EXCERPT TO READ START
So, the question remains. How did an Arizona Coral Snake get north of Chicago?

Update - Friday 6 PM My expensive snake. Heating company came out (I'd called two, one didn't return my call) and looked around with a fiber optic camera and didn't find the snake. $79.00. They called Animal Control who came out an hour later and set glue-board traps and will be here tomorrow to check them. $175.00 plus $20.00 trip charge for every time they come and haven't gotten the snake yet. I felt even more apprehensive when they threw out the plastic covering to the vent. The glue traps around it on the floor are in addition to the ones they put inside the vent and down at the other end in the basement. When it's finally removed, another $400.00 for duct cleaning.

Update - Saturday 9 PM Animal control guy was here at 6 AM. I'd been up since 3. He checks upstairs and downstairs glue traps, no trap had moved. I've been walking around all day with a flashlight and look in there a lot. Baked a pie to keep warm. Made lots of coffee to keep warm. I'm not supposed to use the furnace. I don't know if that means they took the furnace apart. They seemed to think having the snake in the furnace would not be good. I told him not to come tomorrow, it's Easter Sunday. He said, "You sure? Well okay, I have a 4 yr old and it is Easter."
EXCERPT TO READ END
PROVIDED INFORMATION START
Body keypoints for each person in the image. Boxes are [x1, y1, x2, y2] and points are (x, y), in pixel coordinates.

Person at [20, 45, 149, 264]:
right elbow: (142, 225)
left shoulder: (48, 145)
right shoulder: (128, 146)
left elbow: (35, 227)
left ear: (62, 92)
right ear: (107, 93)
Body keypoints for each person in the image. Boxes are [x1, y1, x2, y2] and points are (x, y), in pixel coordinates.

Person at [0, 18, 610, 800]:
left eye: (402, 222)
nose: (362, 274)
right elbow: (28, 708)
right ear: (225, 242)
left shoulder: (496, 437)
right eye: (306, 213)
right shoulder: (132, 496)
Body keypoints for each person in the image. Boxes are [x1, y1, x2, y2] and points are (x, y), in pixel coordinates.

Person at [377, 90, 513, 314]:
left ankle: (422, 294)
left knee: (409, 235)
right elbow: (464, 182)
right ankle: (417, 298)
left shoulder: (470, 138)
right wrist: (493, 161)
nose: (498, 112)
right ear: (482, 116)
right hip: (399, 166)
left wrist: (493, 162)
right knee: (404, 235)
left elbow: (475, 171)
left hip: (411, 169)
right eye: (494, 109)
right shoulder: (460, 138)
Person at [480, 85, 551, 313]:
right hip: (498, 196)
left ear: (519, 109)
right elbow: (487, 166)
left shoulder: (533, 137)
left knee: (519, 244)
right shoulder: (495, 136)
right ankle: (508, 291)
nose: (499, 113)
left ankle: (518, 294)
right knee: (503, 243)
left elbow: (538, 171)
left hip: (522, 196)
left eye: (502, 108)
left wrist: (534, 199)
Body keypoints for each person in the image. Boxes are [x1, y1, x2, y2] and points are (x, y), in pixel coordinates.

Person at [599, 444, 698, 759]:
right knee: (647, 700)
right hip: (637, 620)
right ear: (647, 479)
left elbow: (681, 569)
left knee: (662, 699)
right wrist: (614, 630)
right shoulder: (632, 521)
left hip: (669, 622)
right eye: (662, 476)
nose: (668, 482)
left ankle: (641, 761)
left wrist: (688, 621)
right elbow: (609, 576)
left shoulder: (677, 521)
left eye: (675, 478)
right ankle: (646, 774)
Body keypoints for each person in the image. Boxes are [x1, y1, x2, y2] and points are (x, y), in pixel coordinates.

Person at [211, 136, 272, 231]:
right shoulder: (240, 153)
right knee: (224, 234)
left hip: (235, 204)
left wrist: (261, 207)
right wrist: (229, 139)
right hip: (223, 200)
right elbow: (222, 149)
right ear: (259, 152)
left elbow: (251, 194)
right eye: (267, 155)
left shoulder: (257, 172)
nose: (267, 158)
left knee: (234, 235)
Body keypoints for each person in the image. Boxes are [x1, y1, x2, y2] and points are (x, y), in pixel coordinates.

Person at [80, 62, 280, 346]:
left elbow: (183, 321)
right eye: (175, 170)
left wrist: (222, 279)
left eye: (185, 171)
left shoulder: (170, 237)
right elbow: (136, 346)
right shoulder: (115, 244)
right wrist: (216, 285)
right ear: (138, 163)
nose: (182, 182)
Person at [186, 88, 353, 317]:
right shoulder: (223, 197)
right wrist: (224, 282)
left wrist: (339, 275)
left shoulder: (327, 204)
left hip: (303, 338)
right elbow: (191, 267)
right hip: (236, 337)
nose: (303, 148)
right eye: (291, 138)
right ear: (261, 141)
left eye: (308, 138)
PROVIDED INFORMATION END
• _WORK TO COMPLETE_
1. Using the account of the snake in the furnace, decide whether each statement agrees with it, answering yes or no and quoting the exact words that settle it: (a) The heating company's camera search located the snake. (b) Animal Control adds a trip charge for each visit. (c) The animal control worker arrived at 6 AM on Saturday.
2. Swap "fiber optic camera" for "inspection camera" in the snake account and write out the passage from "So, the question" up to and including "for duct cleaning.".
3. Extend the account of the snake in the furnace past its final sentence.

• _RESPONSES PER TASK_
1.
(a) No: "didn't find the snake."
(b) Yes: "$20.00 trip charge for every time they come"
(c) Yes: "Animal control guy was here at 6 AM."

2.
So, the question remains. How did an Arizona Coral Snake get north of Chicago?

Update - Friday 6 PM My expensive snake. Heating company came out (I'd called two, one didn't return my call) and looked around with a inspection camera and didn't find the snake. $79.00. They called Animal Control who came out an hour later and set glue-board traps and will be here tomorrow to check them. $175.00 plus $20.00 trip charge for every time they come and haven't gotten the snake yet. I felt even more apprehensive when they threw out the plastic covering to the vent. The glue traps around it on the floor are in addition to the ones they put inside the vent and down at the other end in the basement. When it's finally removed, another $400.00 for duct cleaning.

3.
Have a list of new questions - can we lure it to the glue traps with maybe a hot dog? Actually the only meat I have in the house is some ham for sandwiches, and some frozen fish. Can we use smoke in the duct to make it move toward the glue traps. Can we end the search if we haven't found it in a week? What's the next step?
Called brother-in-law in Arizona. Maybe they have those snakes-in-the-house problems too. Well, no, but be careful. Keep a 5-gallon bucket handy. Wear sturdy shoes. Have some heavy leather gloves handy.

Anyone else got advice about snakes in a house? Dangerous ones?